Pablo Marçal e a ameaça a Jair Bolsonaro

Apesar de suas recentes críticas ao tamanho do Estado, Bolsonaro sempre viveu graças ao dinheiro público, exemplo seguido por seus filhos

Por Fernando Molica

Bolsonaro, que apoia Nunes, tenta se afastar de Marçal

Os torpedos lançados pela família Bolsonaro na direção de Pablo Marçal mostram que o ex-presidente percebeu o risco que corre de perder o posto de maior líder da extrema direita brasileira. Os ataques reeditam episódios ocorridos no mandato do ex-capitão: qualquer aliado que ameaçasse fazer frente à sua liderança era defenestrado ao som de ofensas compatíveis com letras de antigos boleros.

Jair Bolsonaro foi alçado à condição de liderança nacional graças a uma improvável conjunção de fatores, como a Lava Jato, a crise econômica e o descrédito em relação a políticos mais identificados com o chamado "sistema". 

Para cavalgar o cavalo que passou à sua frente, Bolsonaro sequer precisou incluir em seu repertório questões básicas ligadas à administração pública e à economia, tratou de repetir os chavões sobre família, Deus, militares, pátria, que ele continua a recitar pelo país. Sua conversão ao liberalismo de Paulo Guedes ocorreu não por convicção, mas pela necessidade de ter alguém capaz de juntar lé com cré no campo econômico e de emprestar alguma credibilidade à sua candidatura.

Diferentemente de Bolsonaro, Marçal, entre uma ofensa e outra destinada a adversários, apresenta e defende propostas para seu governo, quase todas ligadas ao discurso focado no empreendedorismo. Procura com isso mostrar que sua candidatura não é apenas ancorada em si, mas num conjunto de ideias sobre as quais é capaz de discorrer, tenta mostrar que é seu próprio posto Ipiranga.

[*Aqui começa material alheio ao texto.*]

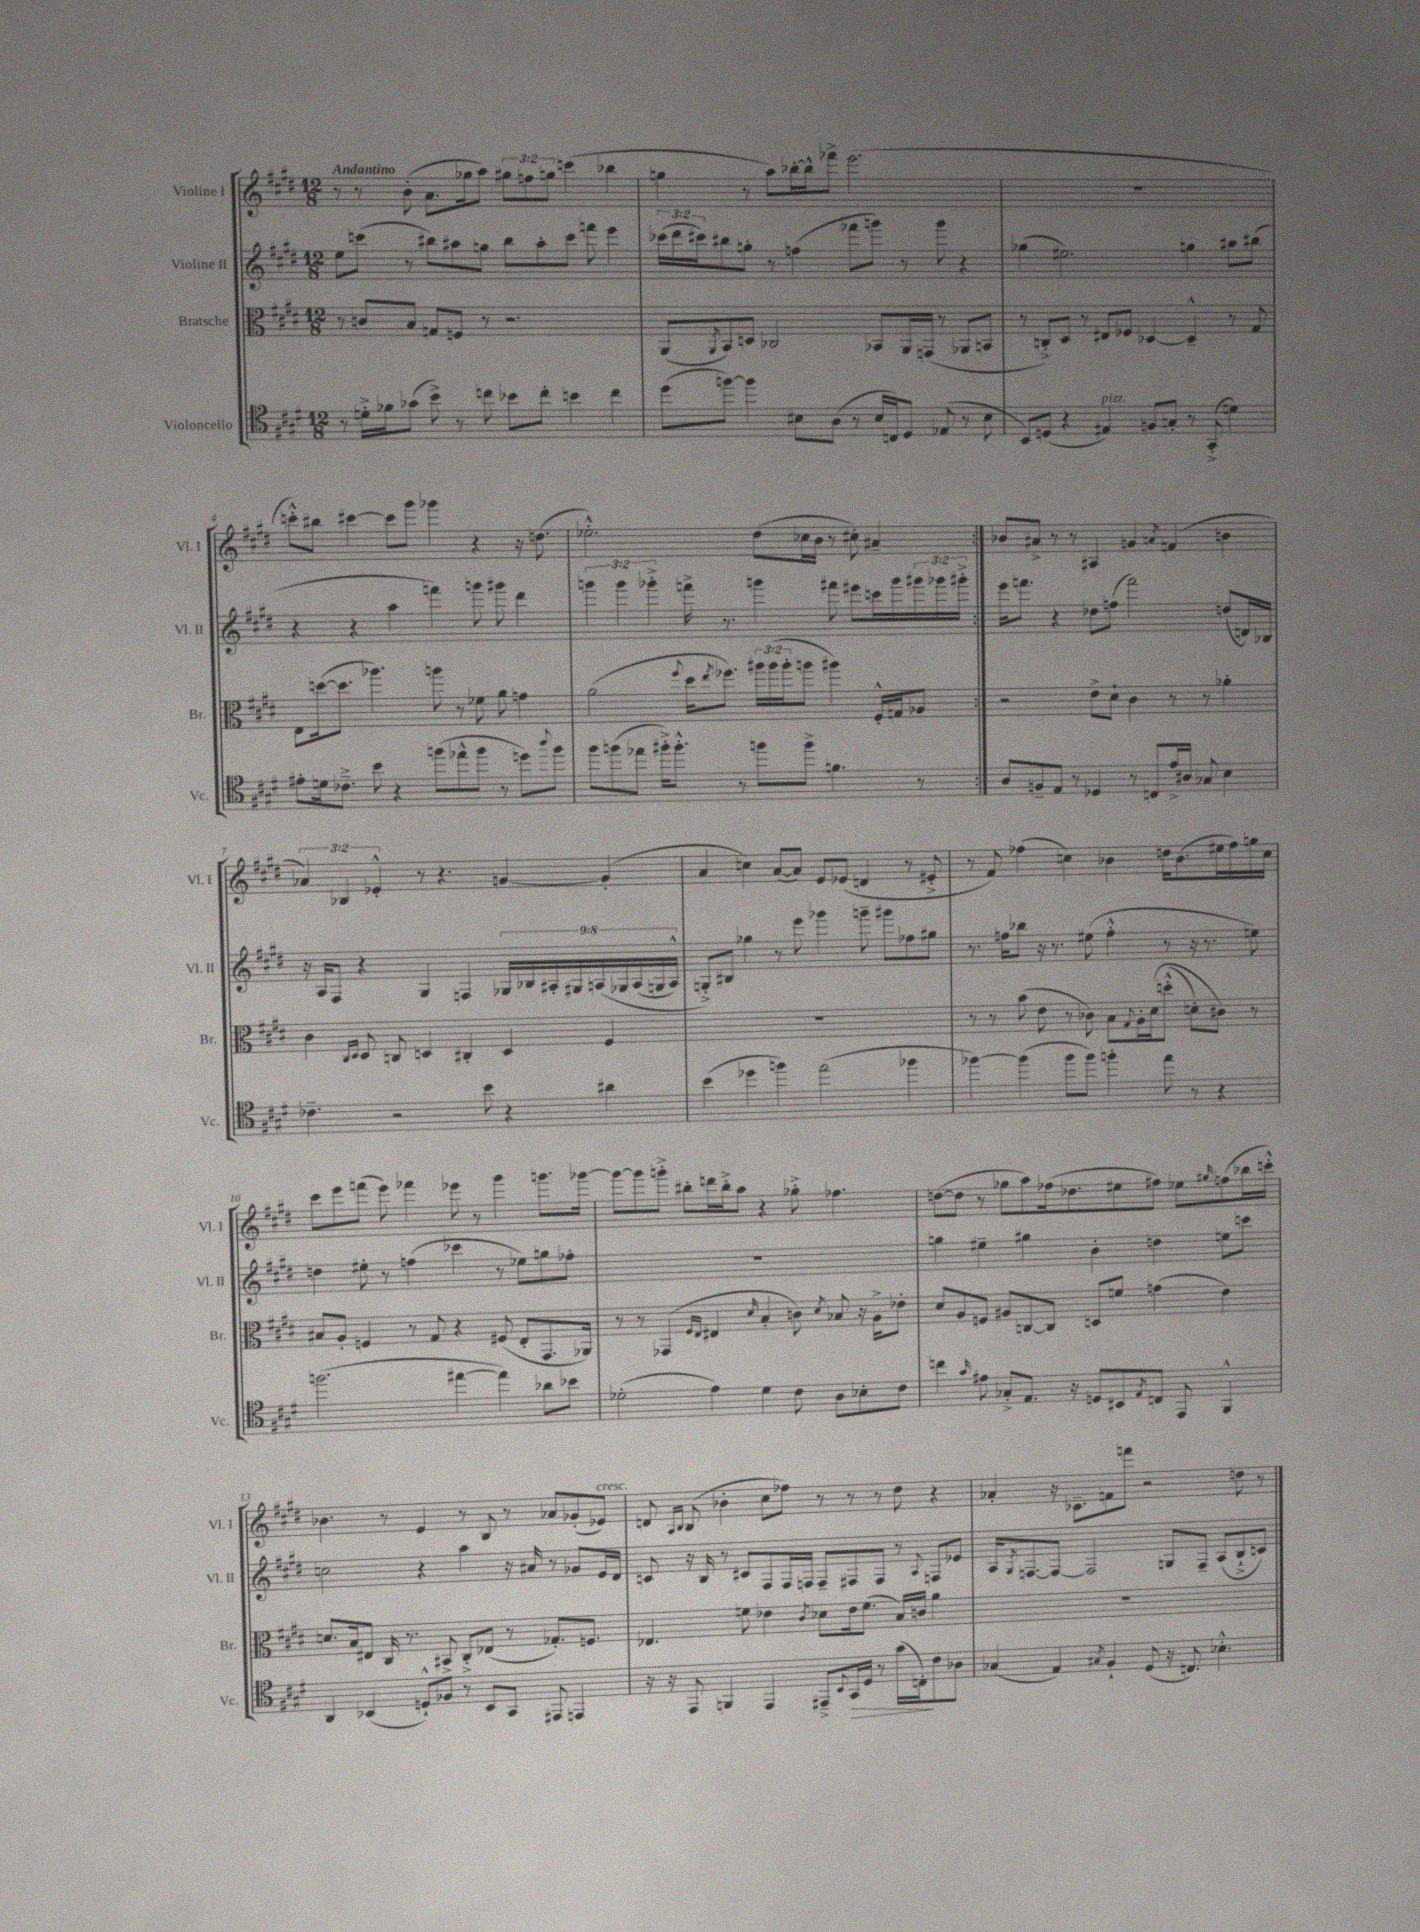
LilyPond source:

<<
\new StaffGroup <<
\new Staff = "s0" \with { instrumentName = "Violine I" shortInstrumentName = "Vl. I" } {
    \clef treble \key e \major \numericTimeSignature \time 12/8 \override Staff.TupletNumber.text = #tuplet-number::calc-fraction-text \tempo "Andantino"
    \repeat volta 2 { r8 r8 b'8-.( a'8. ges''16 a''8) \tuplet 3/2 { gis''8 f''8 g''8 } c'''4( bes''4 |
    g''4 r8 a''8) bes''16~-. bes''16-^ fes'''8-> e'''2.( |
    R1. |
    c'''8-.-^) bis''8 cis'''4~ cis'''8 gis'''8 ges'''4 r4 r16 d''8.( |
    ees''2.-.-^) dis''8( ces''16 b'16 r8 cis''8-.) ais'4-- | }
    bes'8 ais'8-> r8 r8 ais4 g'4 \acciaccatura { a'8 } f'4( b'4 |
    \tuplet 3/2 { aes'4) bes4 ees'4-.-^ } r8 r4. g'4~ g'4-.( |
    a'4 c''4) a'8~( a'8) e'8 ees'8( d'4 r8 eis'8-.-> |
    r8 fis'8) fes''4( c''4) bes'4 d''16 bes'8.( eis''16 fes''16) g''16 c''16 |
    cis'''8 e'''8 f'''8( e'''8) fes'''4 ees'''8 r8 gis'''4 g'''8. ges'''16~ |
    ges'''8~ ges'''8 g'''8-.-> bis''8-. d'''16 bis''16-.-> a''8 r4 ges''8-.-> fes''4. |
    d''8~( d''8 r8 ges''8 a''8) fes''16( des''8. eis''8 fis''8) ees''8 \grace { gis''16 } f''8( bes''16 c'''16-.-^) |
    bes'4. r8 e'4 r8 b8 r8 aes'8 ges'8-.( ees'8^\markup { \italic "cresc." }) |
    d'8 \grace { a16 b16 } b8( bes'4-. cis''8 fes''8) r8 r8 r8 dis''8 r4 |
    aes'4-. r16 ces'8.-- f'8 f'''8 r2 d''8 r8 \bar "|." |
}
\new Staff = "s1" \with { instrumentName = "Violine II" shortInstrumentName = "Vl. II" } {
    \clef treble \key e \major \numericTimeSignature \time 12/8 \override Staff.TupletNumber.text = #tuplet-number::calc-fraction-text
    \repeat volta 2 { e''8 c'''8( r8 bis''8) ais''8 g''8 bis''8 ais''8-. c'''8 f'''8 e'''4 |
    \tuplet 3/2 { ces'''16( dis'''16 cis'''16) } bis''8 g''8-. r8 f''4( fes'''8 g'''8) r8 g'''8 r4 |
    ges''4( eis''2.) g''4 ais''8 bis''8( |
    r4 r4 a''4 f'''4) g'''8 gis'''8 dis'''4 |
    \tuplet 3/2 { g'''4 g'''4 ges'''4-.-> } f'''16-> r8. g'''4 fis'''8 eis'''8 c'''16 g'''16 \tuplet 3/2 { gis'''16 ges'''16 gis'''16-.-> } | }
    e'''16 f'''8. r4 des''8 f''8( f'''2) d''8( d'16) bes16 |
    r16 a16 fis8 r4 gis4 f4 \tuplet 9/8 { ges16 bes16 ais16-. gis16 a16\( ges16 a16( g16 a16-^) } |
    g8-.->\) bis8 ges''4 r8 e'''8 ges'''4 g'''8-- gis'''8 fes''8 gis''8 |
    r8. f''16 bes''8 r16 r8. eis''8( f''4-.-^ r8 r16 r8. e''8) |
    d''4 eis''8-. r8 f''4( ces'''4 r8 ees''8) g''8 fes''8-. |
    R1. |
    g''4 eis''4-- gis''4 b'4-. d''4 e''8 c'''8 |
    c''2 r4 a''4 r16 ais'16 r8 ges'8 e'16 dis'16 |
    c'8 r16 b16 r8 cis'8 fis8 fis16 f16 f8-- fis8 fis8 r8 \appoggiatura { a8 } f8 ees'8 |
    a16 \acciaccatura { gis8 } f8.~ f8~ f2 g8 f8-- a8( b8-!-> c'8) \bar "|." |
}
\new Staff = "s2" \with { instrumentName = "Bratsche" shortInstrumentName = "Br." } {
    \clef alto \key e \major \numericTimeSignature \time 12/8 \override Staff.TupletNumber.text = #tuplet-number::calc-fraction-text
    \repeat volta 2 { r8 c'8 b8 g8 f8 r8 r2. |
    a,8( \acciaccatura { a,8 } b,8) d8 ces2 bes,8 a,16 g,16( r8 aes,8 b,8 |
    r8 c8-.->) dis8 r8 eis8 fes8 des4~ des4---^ r8 gis8 |
    e8 d''16~( d''8. aes''4.) a''8 r8 fes'8 a'8 g'4 |
    a'2( \appoggiatura { fis''8 } dis''16 \acciaccatura { e''8 } fes''8.) \tuplet 3/2 { ais''16 ais''16( ais''16-. } a''8 ais''4) fis16-.-^ g16 aes8 | }
    r2 e'8-> dis'8-! cis'4 r8 r8 aes'4-. |
    cis'4 \grace { cis16 dis16 } dis8 c8 d4 cis4-. d4 fis4 |
    R1. |
    r8 r8 b'8( e'8 r8 ces'8) b8 \appoggiatura { gis8 } a16-. dis'16\( d''8-.-^( d'8-.) cis'8\) r8 |
    bis8 a8-. f4 r8 gis8 r4 fis8( e8-. gis,8. aes,16) |
    r8 r8 ges,4( \grace { fis16 e16 } eis4 \grace { dis'16 } b4-. c'8) \acciaccatura { dis'8 } bes8 r16 a16-> ees'8-. |
    dis'8 a8 f8 ais8 c8~ c8 d8 f'8 g'4( e'4) |
    d'8. b16 eis8 cis16 r8. bis,8-> cis8-.-> ees8( r8 ges8.-.) f8. |
    ees4. f'8 ees'4 \acciaccatura { cis'8 } des'8 ees'16 f'8.( b16) c'16 a'4 |
    R1. \bar "|." |
}
\new Staff = "s3" \with { instrumentName = "Violoncello" shortInstrumentName = "Vc." } {
    \clef tenor \key e \major \numericTimeSignature \time 12/8
    \repeat volta 2 { r8 d'16-.-> fes'16 ges'8( b'8->) r8 c''8 bes'8 c''8-. b'4 c''4 |
    dis''8( f''8~) f''4 bis8 a8( r8 bis16 c16) dis8 ees8( r8 bis8 |
    b,8) d8( r4 eis4^\markup { \italic "pizz." }) f8 g8-. r8 gis,8-.->( d'4) |
    eis'8-. d'16 ces'8.---> b'8 r4 f''8( ees''8-^ f''8 r8 d''8) \appoggiatura { a''8 } f''8 |
    fis''8 f''8( ees''8 fis''16-.->) fis''8.-.-^ r8 f''8 f''8-> f'4. r8 | }
    a8 f8-- e8 r8 des4 r8 c8 e'16-> ais16 ges8 b4 |
    ces'4.-- r2 b'8 r4 ais'4 |
    b'4( des''4 f''4) e''2( fes''4 |
    fes''4~) fes''4( fes''8 fes''8) f''4-. e''8 r8 r4 |
    f''2.( eis''4~ eis''4) aes'8 bes'8 |
    des'2-.( e'4) des'4 cis'8 a8 bes8-. cis'8 |
    c''4 \grace { gis'16 } eis'8 ges8-.-> e8. r16 d8 bis,8 \acciaccatura { e8 } c8 e,8 fis,4-^ |
    a,4 bes,4( d8-!-^) fes8 r8 bes,8 gis,8 eis,8 e,4 |
    r16 r16 e,8 f,4 e,4 eis,8---> \appoggiatura { b,8 } gis,16\> dis16 r8 gis'16( c16-.\!) cis'8 aes8 |
    ges4( e4) \acciaccatura { gis8 } fis4-! dis8( r16 c8.) bes4.-.-^ \bar "|." |
}
>>
>>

Outro ponto que o separa de Bolsonaro é o seu enriquecimento graças, supostamente, ao próprio trabalho. Mesmo que ilusórias e descoladas da realidade quanto a excursão que liderou ao Pico do Marins, suas receitas para a prosperidade foram compradas por muita gente que nele vê um exemplo de pessoa bem-sucedida graças ao seu esforço e sua competência.

Apesar de suas recentes críticas ao tamanho do Estado, Bolsonaro viveu e vive graças ao dinheiro público, exemplo seguido por seus filhos. Fora sua frustrada incursão ao garimpo e o empreendedorismo ensaiado com a venda de bolsas feitas com tecido de paraquedas, o ex-presidente sempre teve seu contracheque emitido por órgãos oficiais, como militar e político. Até mesmo a renda extra que a família teria amealhado de funcionários de gabinetes tem origem pública.

Ao exibir currículo e discurso mais atuais, conectados a uma parcela da sociedade que não acredita em progresso coletivo e está antenada com fórmulas de enriquecimento que driblem caminhos institucionais como o do estudo, Marçal representa um desafio para Bolsonaro e seu samba de uma nota só, o "Brasil acima de tudo, Deus acima de todos".

Mais: se chegar à frente do atual prefeito, Ricardo Nunes (MDB), apoiado — ainda que a contragosto — pelo ex-presidente, o empresário vai demonstrar que a liderança bolsonarista não é tão forte assim e que a fila da extrema direita começou a andar.

Isso ameaçaria o prestígio do ex-capitão no PL — partido que vestiu a roupa da direita apenas para surfar na onda bolsonarista — e o projeto de ganhar uma anistia do Congresso Nacional. Integrantes do Centrão não vão querer comprar uma briga dessas para beneficiar alguém enfraquecido.

A pesquisa Datafolha que registrou o crescimento de Marçal revelou que outros candidatos apoiados por Bolsonaro patinam em cidades como Rio, Belo Horizonte e Recife. Uma derrota em todas essas capitais indicaria que o ex-capitão teria sido útil para derrotar o petismo em 2018 e criar uma referência para uma visão conservadora até então dispersa. Teria, portanto, exercido seu papel histórico, e pronto. Seria apenas mais uma vítima da livre concorrência capitalista que ele tanto diz ter passado a defender. E como ele próprio disse na época da pandemia, não vai adiantar ficar chorando.